Procrastination: A Self-Regulation Problem
In the afternoon session, Rodriguez turned to procrastination, which he identified as the primary obstacle preventing sales professionals from executing proven strategies.
"Procrastination is not a time management problem," said Rodriguez. "It is a self-regulation problem. Procrastination is actually a cure. It cures fear, self-doubt and even the dislike of work. But it's curing the wrong thing."
He led attendees through an exercise replacing the word "time" with "life" in common phrases, transforming statements like "stop wasting my time" into "stop wasting my life" to illustrate the true cost of poor time management.

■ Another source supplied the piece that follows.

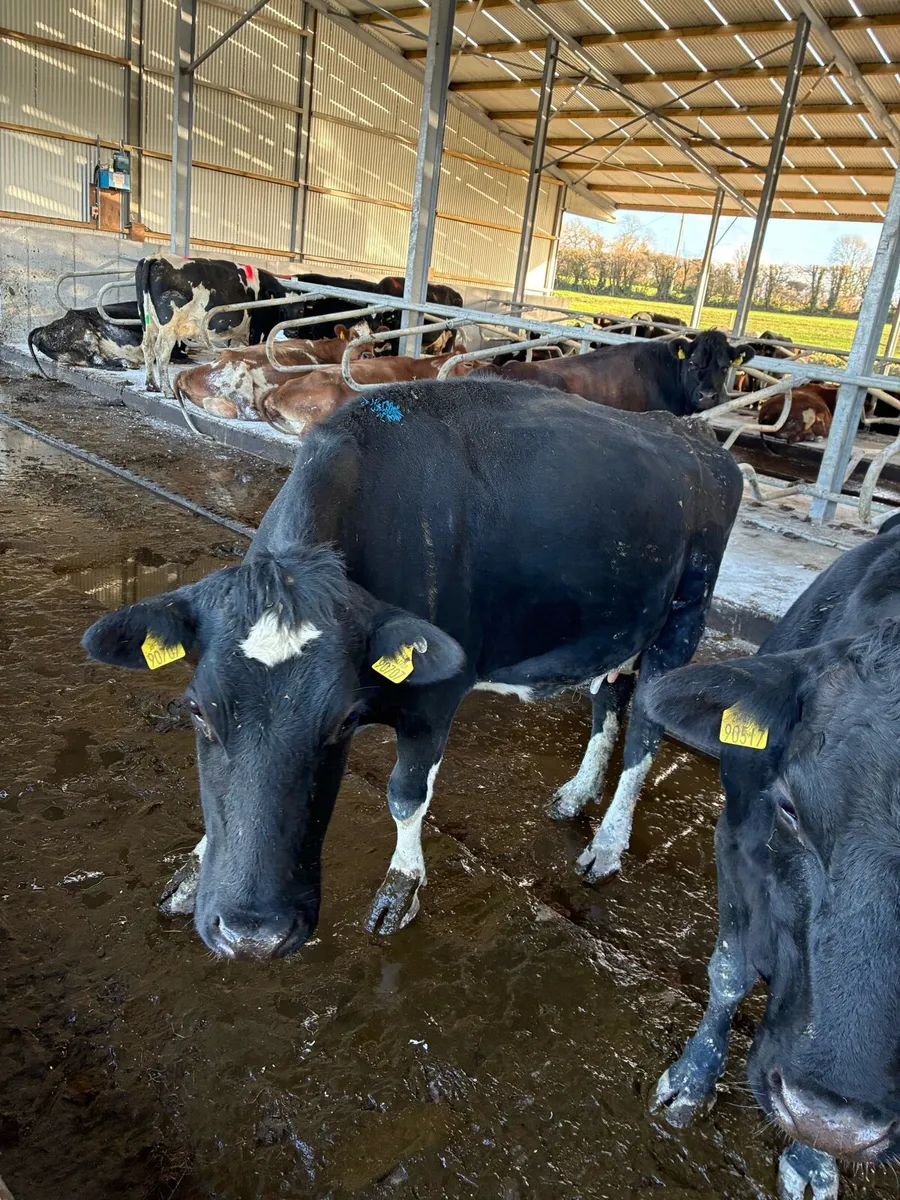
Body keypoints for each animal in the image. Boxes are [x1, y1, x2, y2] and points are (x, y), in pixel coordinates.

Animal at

Using a ruler to represent an 80-year lifespan, Rodriguez calculated how much time remains after accounting for sleep, work, television and social media. The visual demonstration showed attendees their remaining discretionary time measured just a few inches.
"I stopped scrolling six months ago because I was living at 45 hours a month scrolling social media," said Rodriguez. "When I stopped scrolling, I started two businesses, started creating products, had more energy, slept better and was in the gym all the time."
Looking Ahead
Rodriguez concluded by encouraging attendees to focus on controllable activities and consistent execution rather than external market conditions. "There are only two ways to make more money," said Rodriguez. "Either do the activity more often or improve the conversion ratio between activities through better quality presentations."
For stone industry professionals seeking to implement Rodriguez's methodology, resources including his book "Amplify Your Influence" and the AMPLIFII training program are available through his website.